Intellectual Property Watch revient sur la conférence organisée par le Goethe-Institut (23-24/04/09) à Bruxelles, sur l’avenir de la propriété intellectuelle.
Extraits:
"Selon l’universitaire hollandais Joost Smiers, auteur du livre Imagine! No Copyright, les lois modernes sur la propriété intellectuelle ont permis à un nombre restreint d’entreprises puissantes d’exercer sur les médias de masse un contrôle mettant en péril la démocratie.
M. Smiers soutient que le droit d’auteur a été inventé en premier lieu pour protéger les investissements faits par Hollywood, les grandes maisons de disques et les géants des médias, alors que la grande majorité des artistes n’en retire quasiment aucun bénéfice.
L’universitaire appelle à une double attaque contre ce qu’il nomme les « conglomérats de la culture », comme les empires de l’édition et de la radiodiffusion bâtis par Rupert Murdoch et le premier ministre italien Silvio Berlusconi, ou encore l’industrie du divertissement sur laquelle règne Walt Disney."
"« Nous devons tout faire en même temps : abolir le droit d’auteur et réduire en pièces les conglomérats de la culture, a-t-il précisé. En cette période de crise financière, ce sont tous les marchés qui doivent être réorganisés, pas uniquement les marchés financiers »."
"Mme Hieronymi a également laissé entendre que l’une des pierres angulaires de la législation européenne en matière de propriété intellectuelle, la directive de 2001 sur le droit d’auteur, n’était pas adaptée à l’ère d’Internet. « Il ne s’agit pas de tout reprendre à zéro, mais bien de trouver un nouveau cap législatif dans ce domaine », a-t-elle expliqué."
"David Baervoets, qui travaille au sein de la direction du marché unique de l’UE, a affirmé que la Commission étudiait la possibilité de réviser la directive de 2001 sur le droit d’auteur. Suite à un exercice formel de consultation publique sur le sujet, clos en novembre de l’année dernière, environ 400 réponses ont été reçues."
"Les points les plus contestés concernent les exceptions au droit d’auteur prévues par la loi. En effet, la loi stipule que les bibliothèques, par exemple, bénéficient d’une tolérance qui leur permet de copier des œuvres à des fins d’archivage. Il est également possible de déroger à des droits de propriété intellectuelle pour permettre à des personnes aveugles ou malvoyantes d’accéder à des œuvres en braille, en gros caractères ou en version audio."

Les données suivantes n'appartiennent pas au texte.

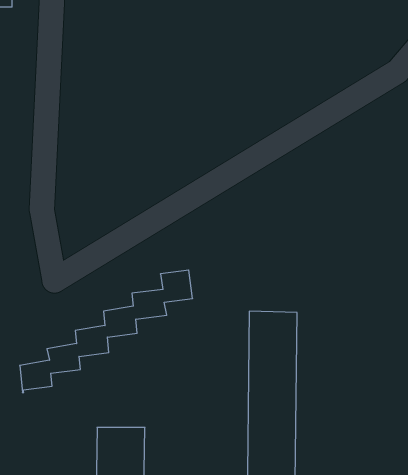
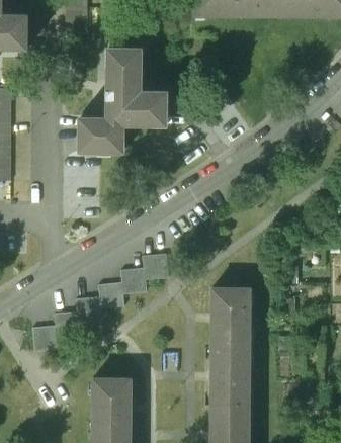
building: none -> [79,48,167,152]

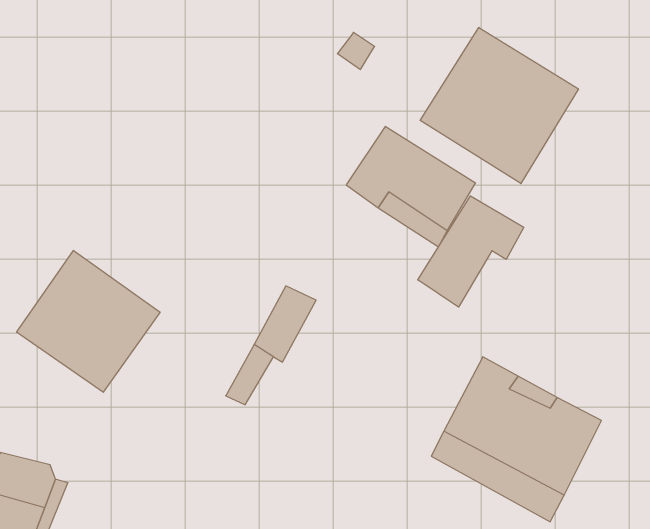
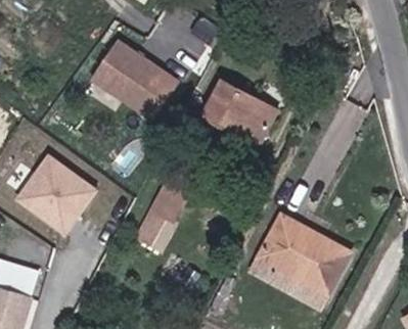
building: [420,27,578,184] -> none
building: none -> [87,42,172,121]
building: [418,196,524,307] -> none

"Le Bureau Européen des bibliothèques et des associations d’information et de documentation (EBLIDA) déplore le fait que, par les différents accords contractuels qu’ils cherchent à passer avec les bibliothèques, les éditeurs mettent souvent fin aux bénéfices de ces exceptions. L’exemple des ouvrages et revues scientifiques, dont la publication est entre les mains d’une poignée d’entreprises, illustre bien ce type de pratiques."
"Toby Bainton, représentant d’EBLIDA, affirme qu’une plus grande normalisation des licences appliquées aux publications est nécessaire. « Les institutions de l’UE doivent avoir le courage de dire que certaines exceptions devraient être obligatoires », a-t-il ajouté."
"Cependant, Anne Bergman, de la Fédération des éditeurs européens, considère que la « bibliothèque numérique idéale devrait respecter les droits de propriété intellectuelle ». Des discussions doivent avoir lieu pour trouver le moyen d’assurer la rémunération des auteurs une fois que les livres seront accessibles sous format électronique, a-t-elle ajouté."
"« Si, demain, tous les livres en vente en librairie deviennent accessibles gratuitement dans des bibliothèques [numériques], alors les librairies vont devoir fermer sur le champ, a-t-elle poursuivi. Le seul moyen pour les auteurs d’être payés serait alors de recourir à des aides de l’État, comme sous le régime soviétique. Est-ce cela que nous voulons ? »"
"Pour Danny O’Brien, d’Electronic Frontier Foundation, un groupe de défense des libertés civiles, la question de la rémunération future des artistes appelle une « réponse pragmatique », étant donné le nombre croissant de films, de morceaux de musique et d’autres biens culturels mis à disposition gratuitement sur Internet."
"M. O’Brien met en garde contre l’usage de méthodes draconiennes pour faire respecter les lois sur le droit d’auteur. « Si l’on s’obstine à penser que la seule voie à suivre est celle d’une application plus stricte des droits de propriété intellectuelle et du contrôle de chaque copie d’une œuvre, alors je redoute ce qui va se produire dans les dix années à venir », a-t-il confié."